WHAT YOU HAVE TO DO | Please set down the text of every item below word for word, leaving the pictures out.

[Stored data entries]

----

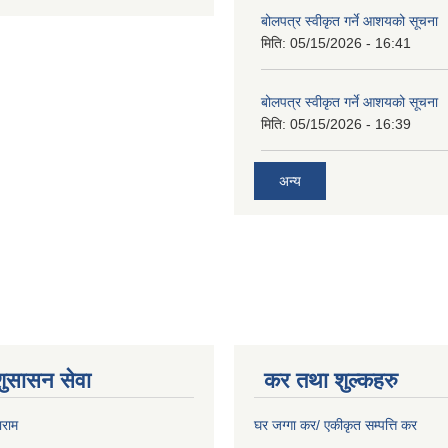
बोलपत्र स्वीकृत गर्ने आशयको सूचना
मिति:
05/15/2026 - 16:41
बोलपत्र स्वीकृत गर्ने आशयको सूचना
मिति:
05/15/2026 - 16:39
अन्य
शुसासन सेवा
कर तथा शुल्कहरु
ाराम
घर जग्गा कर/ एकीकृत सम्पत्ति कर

----

RESPONSE TO THE TASK |
बोलपत्र स्वीकृत गर्ने आशयको सूचना
मिति:
05/15/2026 - 16:41
बोलपत्र स्वीकृत गर्ने आशयको सूचना
मिति:
05/15/2026 - 16:39
अन्य
शुसासन सेवा
कर तथा शुल्कहरु
ाराम
घर जग्गा कर/ एकीकृत सम्पत्ति कर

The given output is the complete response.